Cour administrative d'appel de Marseille — Décision N° CAA13-22MA01033

jeudi 7 juillet 2022

JuridictionCour administrative d'appel de Marseille
SectionCour administrative d'appel de Marseille
N° DossierCAA13-22MA01033
TypeOrdonnance
Recoursexcès de pouvoir
PublicationD
Avocat requérantCARMIER

Texte intégral

Vu la procédure suivante :

Procédure contentieuse antérieure :

M. A B a demandé au tribunal administratif de Marseille d'annuler l'arrêté du préfet des Bouches-du-Rhône du 12 août 2021 l'obligeant à quitter le territoire français dans un délai de trente jours et fixant le pays à destination duquel il pourra être reconduit.

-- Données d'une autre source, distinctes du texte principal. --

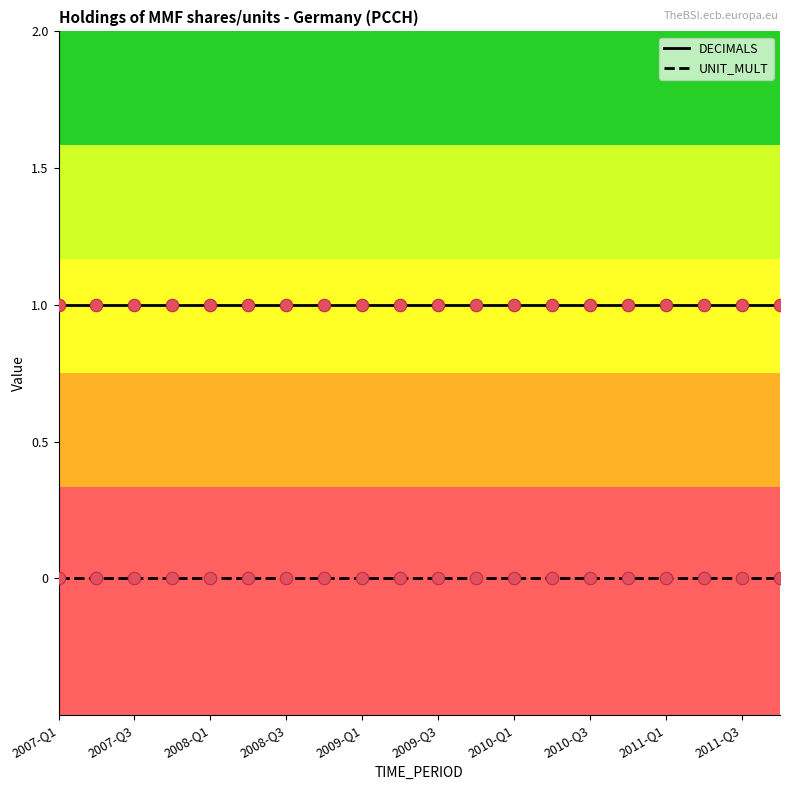

Which series has the largest total across all categories?

DECIMALS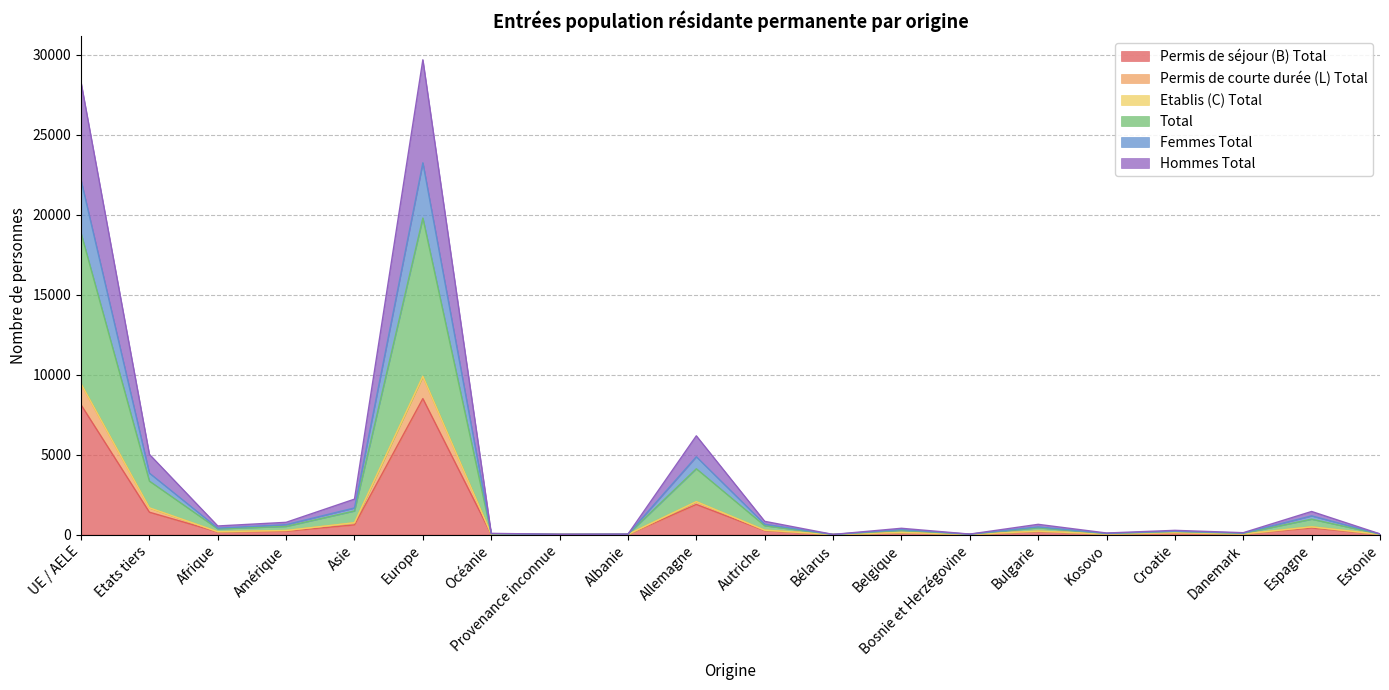

True or false: Permis de séjour (B) Total and Total intersect in this chart.

False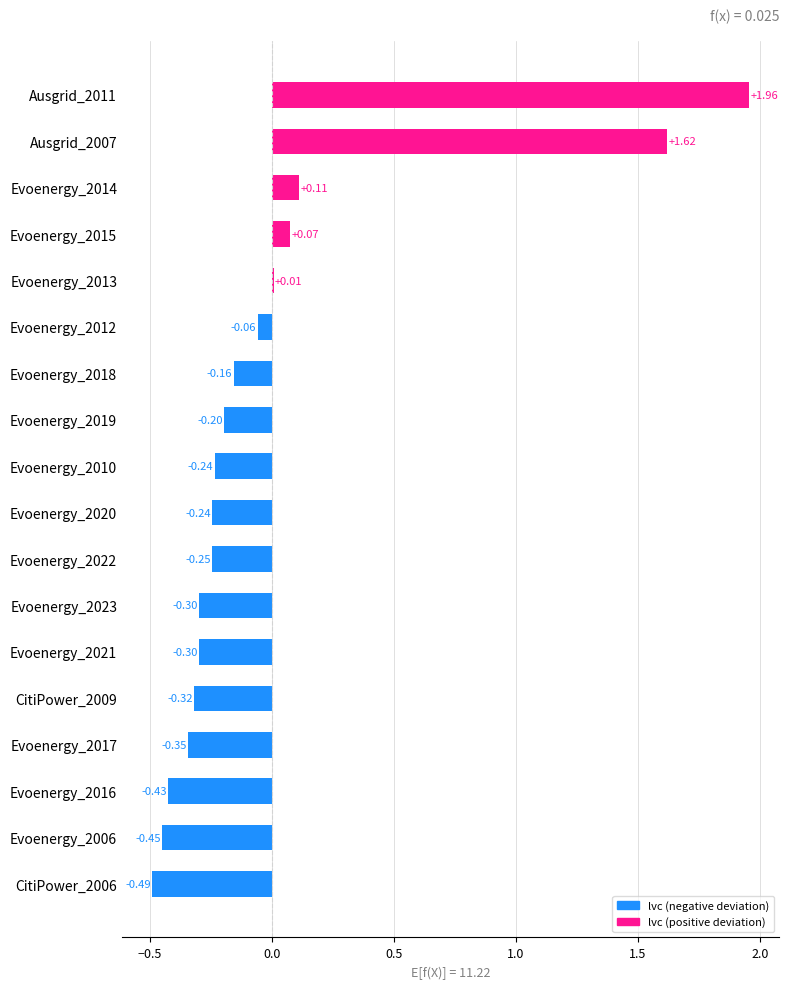

Which has a higher value, Evoenergy_2017 or Evoenergy_2006?

Evoenergy_2017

Par un jugement n° 2107809 du 14 octobre 2021, le tribunal administratif de Marseille a rejeté sa demande.

Procédure devant la Cour :

Par une requête, enregistrée le 7 avril 2022, M. B, représenté par Me Carmier, demande à la Cour :

1°) d'annuler le jugement du 14 octobre 2021 ;

2°) d'annuler l'arrêté préfectoral du 12 août 2021 ;

3°) d'enjoindre au préfet des Bouches-du-Rhône, à titre principal, de lui délivrer un titre de séjour et, à titre subsidiaire, de réexaminer sa situation et de lui délivrer, dans l'attente, une autorisation provisoire de séjour ;

4) de mettre à la charge de l'Etat une somme de 2 000 euros à verser à son conseil, Me Carmier, au titre de l'article L. 761-1 du code de justice administrative et de l'article 37 de la loi du 10 juillet 1991, ce règlement emportant renonciation à l'indemnité versée au titre de l'aide juridictionnelle.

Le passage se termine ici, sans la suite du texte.